TASK DIRECTIONS> Exact retyping of the data: please keep every word and drop each picture.

PROVIDED MATERIAL>

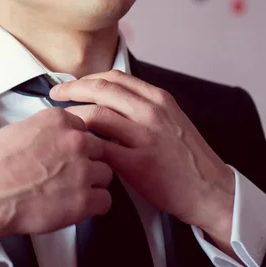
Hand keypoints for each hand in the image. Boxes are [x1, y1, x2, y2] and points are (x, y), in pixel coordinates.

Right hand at [0, 108, 112, 253]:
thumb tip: (51, 136)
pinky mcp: (84, 200)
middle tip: (71, 175)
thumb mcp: (18, 129)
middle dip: (88, 162)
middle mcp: (75, 141)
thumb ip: (44, 129)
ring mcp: (82, 169)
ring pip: (106, 174)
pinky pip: (105, 200)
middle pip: (100, 149)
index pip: (84, 128)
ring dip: (92, 184)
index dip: (77, 144)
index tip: (70, 154)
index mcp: (58, 120)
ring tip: (71, 192)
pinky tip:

PROBLEM SOLUTION>
Hand keypoints for each hand in the image. Boxes are [x1, y1, x2, y2] and points are (x, y), in pixel coordinates.

Right hand at [0, 108, 112, 253]:
thumb tip: (51, 136)
pinky mcp: (84, 200)
middle tip: (71, 175)
thumb mcp: (18, 129)
middle dip: (88, 162)
middle mcp: (75, 141)
thumb ip: (44, 129)
ring mcp: (82, 169)
ring pip: (106, 174)
pinky pip: (105, 200)
middle pip: (100, 149)
index pip: (84, 128)
ring dip: (92, 184)
index dip: (77, 144)
index tip: (70, 154)
index mcp: (58, 120)
ring tip: (71, 192)
pinky tip:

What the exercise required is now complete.